What a handsome guy!!!!!!! I love how big his feet are... He's amazingly handsome! I love his facial markings! Lucky duck


----------



## Shalani (Jul 16, 2009)

he's Puuuurrty !!! lucky you


----------



## franknbeans (Jun 7, 2007)

Beautiful! He looks much better than when you got him ( I am assuming the first pics where he is skinnier). Getting his winter fuzzies too!


----------



## HorseyGirlx (Sep 25, 2010)

What A lovely Horse  Suits his name too!


----------



## RoCru (Jul 19, 2009)

LOVE him! You are lucky! He's got great looks and markings! The black and white photo needs to be framed!!!


----------



## Shannon T (Oct 3, 2010)

very handsome guy! enjoy him!


----------



## MissyMay (Oct 9, 2010)

Whats this with his knees ? How are they now? Looks as if he was or is a card for the alpacas.. you do a lot of SPINNING to? Pastures are good for horses but they can go wild from that and be stubborn afterwards... Just remember if they come out of a muddy pen they will need feet work if they come off the pasture they will need daily work... if they come out stabling they should be stable but that is only if they have good stable boys or girls... and of course in todays world it as well stands to how much time or whats in the contract with the owner and stable.And THE BEST HORSE IS THE ONE YOU AND ONLY YOU WORK WITH ON A DAILY BASE! That horse is a good looker ! And his name matches!


----------



## mramsay (Feb 1, 2010)

MissyMay said:


> Whats this with his knees ? How are they now? Looks as if he was or is a card for the alpacas.. you do a lot of SPINNING to? Pastures are good for horses but they can go wild from that and be stubborn afterwards... Just remember if they come out of a muddy pen they will need feet work if they come off the pasture they will need daily work... if they come out stabling they should be stable but that is only if they have good stable boys or girls... and of course in todays world it as well stands to how much time or whats in the contract with the owner and stable.And THE BEST HORSE IS THE ONE YOU AND ONLY YOU WORK WITH ON A DAILY BASE! That horse is a good looker ! And his name matches!

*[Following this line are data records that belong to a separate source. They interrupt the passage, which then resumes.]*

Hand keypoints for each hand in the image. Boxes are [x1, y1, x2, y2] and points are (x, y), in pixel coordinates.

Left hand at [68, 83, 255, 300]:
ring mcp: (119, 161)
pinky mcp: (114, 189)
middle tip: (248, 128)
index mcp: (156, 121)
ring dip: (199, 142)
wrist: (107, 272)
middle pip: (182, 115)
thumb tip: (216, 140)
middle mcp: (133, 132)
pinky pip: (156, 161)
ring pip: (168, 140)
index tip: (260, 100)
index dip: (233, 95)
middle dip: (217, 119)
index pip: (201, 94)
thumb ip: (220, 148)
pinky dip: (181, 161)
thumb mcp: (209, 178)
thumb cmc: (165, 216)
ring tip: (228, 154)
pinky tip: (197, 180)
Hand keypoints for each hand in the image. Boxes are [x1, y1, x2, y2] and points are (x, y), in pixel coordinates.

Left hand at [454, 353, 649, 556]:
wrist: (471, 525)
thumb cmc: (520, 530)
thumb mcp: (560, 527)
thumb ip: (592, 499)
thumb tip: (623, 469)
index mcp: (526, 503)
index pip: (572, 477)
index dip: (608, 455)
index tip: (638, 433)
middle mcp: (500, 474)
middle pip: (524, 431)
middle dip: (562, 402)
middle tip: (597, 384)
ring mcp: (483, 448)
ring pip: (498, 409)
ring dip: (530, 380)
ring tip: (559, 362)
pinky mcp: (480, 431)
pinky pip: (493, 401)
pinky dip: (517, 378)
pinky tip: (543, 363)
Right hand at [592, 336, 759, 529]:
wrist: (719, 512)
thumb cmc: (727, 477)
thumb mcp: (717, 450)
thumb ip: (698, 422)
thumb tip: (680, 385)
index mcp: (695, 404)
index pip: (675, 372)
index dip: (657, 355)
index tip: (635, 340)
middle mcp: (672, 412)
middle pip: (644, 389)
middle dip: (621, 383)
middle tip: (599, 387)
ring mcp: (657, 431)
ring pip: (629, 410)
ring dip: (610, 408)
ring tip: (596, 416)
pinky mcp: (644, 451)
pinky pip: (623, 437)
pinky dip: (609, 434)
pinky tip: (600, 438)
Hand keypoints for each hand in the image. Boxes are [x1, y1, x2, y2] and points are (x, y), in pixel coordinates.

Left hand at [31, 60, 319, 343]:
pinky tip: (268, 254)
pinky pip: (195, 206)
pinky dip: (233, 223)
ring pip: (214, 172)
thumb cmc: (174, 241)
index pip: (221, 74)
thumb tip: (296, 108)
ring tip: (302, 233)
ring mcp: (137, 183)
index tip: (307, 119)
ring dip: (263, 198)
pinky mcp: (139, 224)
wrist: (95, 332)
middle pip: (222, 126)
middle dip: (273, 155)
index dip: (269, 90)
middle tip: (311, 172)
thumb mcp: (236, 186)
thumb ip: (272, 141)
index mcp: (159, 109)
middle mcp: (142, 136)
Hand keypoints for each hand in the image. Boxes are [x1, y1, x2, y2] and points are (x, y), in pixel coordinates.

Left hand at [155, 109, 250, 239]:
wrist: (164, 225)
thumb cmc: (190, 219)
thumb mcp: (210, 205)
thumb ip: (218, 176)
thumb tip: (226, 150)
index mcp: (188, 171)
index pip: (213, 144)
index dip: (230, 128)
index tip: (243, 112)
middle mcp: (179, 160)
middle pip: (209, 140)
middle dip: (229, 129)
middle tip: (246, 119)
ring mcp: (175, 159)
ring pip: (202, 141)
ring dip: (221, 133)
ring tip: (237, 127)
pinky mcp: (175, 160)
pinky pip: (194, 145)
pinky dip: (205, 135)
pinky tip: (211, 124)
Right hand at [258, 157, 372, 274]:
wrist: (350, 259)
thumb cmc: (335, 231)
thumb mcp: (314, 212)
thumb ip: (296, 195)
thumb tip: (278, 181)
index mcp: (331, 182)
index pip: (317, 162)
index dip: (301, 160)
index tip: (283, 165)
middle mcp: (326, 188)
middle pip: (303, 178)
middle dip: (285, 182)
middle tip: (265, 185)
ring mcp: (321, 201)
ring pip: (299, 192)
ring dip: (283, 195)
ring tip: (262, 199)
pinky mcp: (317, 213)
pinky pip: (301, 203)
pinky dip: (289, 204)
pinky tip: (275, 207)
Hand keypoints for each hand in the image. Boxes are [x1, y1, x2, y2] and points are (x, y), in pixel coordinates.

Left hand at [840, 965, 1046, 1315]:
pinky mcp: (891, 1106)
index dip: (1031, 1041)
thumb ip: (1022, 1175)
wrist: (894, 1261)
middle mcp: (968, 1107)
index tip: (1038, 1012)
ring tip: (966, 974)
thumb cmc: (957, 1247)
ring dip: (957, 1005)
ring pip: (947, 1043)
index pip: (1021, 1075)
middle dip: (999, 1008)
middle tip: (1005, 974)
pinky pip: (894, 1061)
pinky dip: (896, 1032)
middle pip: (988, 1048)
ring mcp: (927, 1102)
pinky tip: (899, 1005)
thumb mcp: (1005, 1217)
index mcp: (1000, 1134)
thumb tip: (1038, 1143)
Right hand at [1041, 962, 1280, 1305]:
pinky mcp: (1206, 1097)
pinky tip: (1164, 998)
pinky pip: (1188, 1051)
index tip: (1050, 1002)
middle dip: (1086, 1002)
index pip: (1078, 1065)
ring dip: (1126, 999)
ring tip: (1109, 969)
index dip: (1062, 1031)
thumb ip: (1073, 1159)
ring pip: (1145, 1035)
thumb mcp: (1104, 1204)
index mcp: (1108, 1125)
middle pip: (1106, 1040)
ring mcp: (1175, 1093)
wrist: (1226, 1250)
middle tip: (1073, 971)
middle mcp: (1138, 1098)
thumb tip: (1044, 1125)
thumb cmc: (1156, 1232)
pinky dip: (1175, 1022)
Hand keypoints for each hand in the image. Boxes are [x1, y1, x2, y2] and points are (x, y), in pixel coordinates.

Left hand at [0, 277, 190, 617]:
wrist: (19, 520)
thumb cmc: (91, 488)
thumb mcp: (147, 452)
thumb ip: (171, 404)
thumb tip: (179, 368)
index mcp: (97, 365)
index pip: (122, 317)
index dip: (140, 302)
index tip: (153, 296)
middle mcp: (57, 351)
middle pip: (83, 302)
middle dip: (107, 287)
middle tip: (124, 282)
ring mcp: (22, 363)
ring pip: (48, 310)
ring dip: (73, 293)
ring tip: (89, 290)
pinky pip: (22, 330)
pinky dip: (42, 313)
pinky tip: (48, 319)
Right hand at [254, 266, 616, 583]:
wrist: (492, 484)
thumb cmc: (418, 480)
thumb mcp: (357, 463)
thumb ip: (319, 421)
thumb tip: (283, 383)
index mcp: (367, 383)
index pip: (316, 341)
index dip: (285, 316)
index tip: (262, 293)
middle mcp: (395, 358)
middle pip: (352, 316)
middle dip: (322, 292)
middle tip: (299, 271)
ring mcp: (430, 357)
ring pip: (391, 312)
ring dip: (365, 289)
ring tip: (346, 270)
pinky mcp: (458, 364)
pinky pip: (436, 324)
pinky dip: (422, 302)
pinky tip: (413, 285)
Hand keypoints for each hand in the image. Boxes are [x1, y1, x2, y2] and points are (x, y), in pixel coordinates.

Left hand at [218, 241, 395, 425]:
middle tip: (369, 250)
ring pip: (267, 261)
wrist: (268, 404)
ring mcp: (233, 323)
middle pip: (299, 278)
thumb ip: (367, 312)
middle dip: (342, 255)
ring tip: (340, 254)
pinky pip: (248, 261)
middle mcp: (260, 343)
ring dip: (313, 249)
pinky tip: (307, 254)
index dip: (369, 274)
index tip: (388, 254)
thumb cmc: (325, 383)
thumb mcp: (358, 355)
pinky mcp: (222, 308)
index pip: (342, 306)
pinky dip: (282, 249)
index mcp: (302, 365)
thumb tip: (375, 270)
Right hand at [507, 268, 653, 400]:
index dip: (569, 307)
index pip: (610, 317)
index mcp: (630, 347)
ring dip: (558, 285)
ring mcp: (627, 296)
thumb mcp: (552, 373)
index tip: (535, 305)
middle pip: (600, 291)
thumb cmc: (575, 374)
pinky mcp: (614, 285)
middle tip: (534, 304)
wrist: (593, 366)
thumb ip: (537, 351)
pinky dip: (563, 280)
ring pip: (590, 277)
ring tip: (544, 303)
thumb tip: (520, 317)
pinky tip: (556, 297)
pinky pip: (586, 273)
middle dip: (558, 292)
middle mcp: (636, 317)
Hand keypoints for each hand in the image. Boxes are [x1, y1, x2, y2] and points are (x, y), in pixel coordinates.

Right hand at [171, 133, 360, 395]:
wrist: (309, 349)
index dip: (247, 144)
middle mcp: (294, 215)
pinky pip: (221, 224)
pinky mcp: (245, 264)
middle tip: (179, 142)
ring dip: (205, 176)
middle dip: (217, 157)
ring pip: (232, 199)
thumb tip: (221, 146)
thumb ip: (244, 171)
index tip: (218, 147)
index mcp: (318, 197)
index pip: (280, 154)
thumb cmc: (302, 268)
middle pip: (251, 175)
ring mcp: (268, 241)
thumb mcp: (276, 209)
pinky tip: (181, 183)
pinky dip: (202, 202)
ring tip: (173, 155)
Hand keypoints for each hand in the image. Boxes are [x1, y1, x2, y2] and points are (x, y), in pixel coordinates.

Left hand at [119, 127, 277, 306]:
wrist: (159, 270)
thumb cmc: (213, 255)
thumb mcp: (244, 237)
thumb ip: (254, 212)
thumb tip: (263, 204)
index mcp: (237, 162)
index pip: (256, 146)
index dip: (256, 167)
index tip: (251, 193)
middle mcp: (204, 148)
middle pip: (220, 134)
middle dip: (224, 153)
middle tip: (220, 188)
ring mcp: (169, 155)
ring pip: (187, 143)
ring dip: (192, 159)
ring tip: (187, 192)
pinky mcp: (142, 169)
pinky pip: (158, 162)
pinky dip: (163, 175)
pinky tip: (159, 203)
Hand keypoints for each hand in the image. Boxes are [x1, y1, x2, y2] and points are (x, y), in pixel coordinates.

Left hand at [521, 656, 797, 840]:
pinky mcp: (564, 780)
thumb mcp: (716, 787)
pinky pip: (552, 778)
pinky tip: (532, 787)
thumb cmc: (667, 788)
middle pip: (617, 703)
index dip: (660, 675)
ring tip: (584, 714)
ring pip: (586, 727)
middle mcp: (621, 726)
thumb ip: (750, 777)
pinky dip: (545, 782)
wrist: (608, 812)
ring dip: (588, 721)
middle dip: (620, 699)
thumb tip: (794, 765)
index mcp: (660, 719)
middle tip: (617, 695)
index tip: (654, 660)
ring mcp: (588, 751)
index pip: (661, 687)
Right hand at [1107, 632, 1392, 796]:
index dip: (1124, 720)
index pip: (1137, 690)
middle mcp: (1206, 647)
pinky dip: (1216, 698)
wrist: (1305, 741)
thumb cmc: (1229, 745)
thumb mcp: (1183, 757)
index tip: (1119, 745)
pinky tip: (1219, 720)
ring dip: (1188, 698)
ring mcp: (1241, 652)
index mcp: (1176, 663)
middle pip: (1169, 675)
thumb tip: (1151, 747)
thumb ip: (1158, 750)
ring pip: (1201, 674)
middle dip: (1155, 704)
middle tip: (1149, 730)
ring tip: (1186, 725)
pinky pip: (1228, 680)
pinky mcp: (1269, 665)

Sorry to confuse you, the lady that originally bought him isnt riding because she is having problems with her kneens--his are fine  He actually gets along very well with all of the animals he is turned out with (45 llamas/alpacas/ one cow/ 5 horses/ one pony/ one sheep/ and two miniture donkey). The cow is a little pushy though. He is left out in the pasture, they have several run in shelters, and I go and handle him every day. He actually comes to me if he sees me, but I also have treats everytime, too.


----------



## whitetrashwarmblood (Aug 24, 2008)

He's beautiful! Love his markings!


----------



## Cowgirl101 (Oct 12, 2010)

His very good looking, lucky. I bet his a good horse.


----------



## Eliz (Jun 16, 2010)

Pretty boy, he looks cute with all his alpaca buddies!


----------



## tinyliny (Oct 31, 2009)

I think he is better conformed than you make him out to be. His neck is the tinitest bit upside down (over developed on the underside and underdeveloped on the upper muscles) . But, that just demonstrates him being ridden in resistance. Or, he just IS that way a bit. You can change that in time by riding him forward and down (read some of the articles by Dr. Deb Bennet, in Equus and/or Ecclectic Horseman magazines).
His eye looks a bit wary, but the way you have described your plan to bring him along, with patience and trust, he will probably look different in a year when he comes to trust his situation better.


----------



## equiniphile (Aug 16, 2009)

I. Love. That. Horse!!


----------



## New_image (Oct 27, 2007)

Great pictures!


----------



## QHDragon (Mar 6, 2009)

Aw I love his facial markings!


----------



## kim_angel (Oct 16, 2007)

He is gorgeous!!!!


----------



## taylorswift13 (Oct 18, 2010)

he's pretty!


----------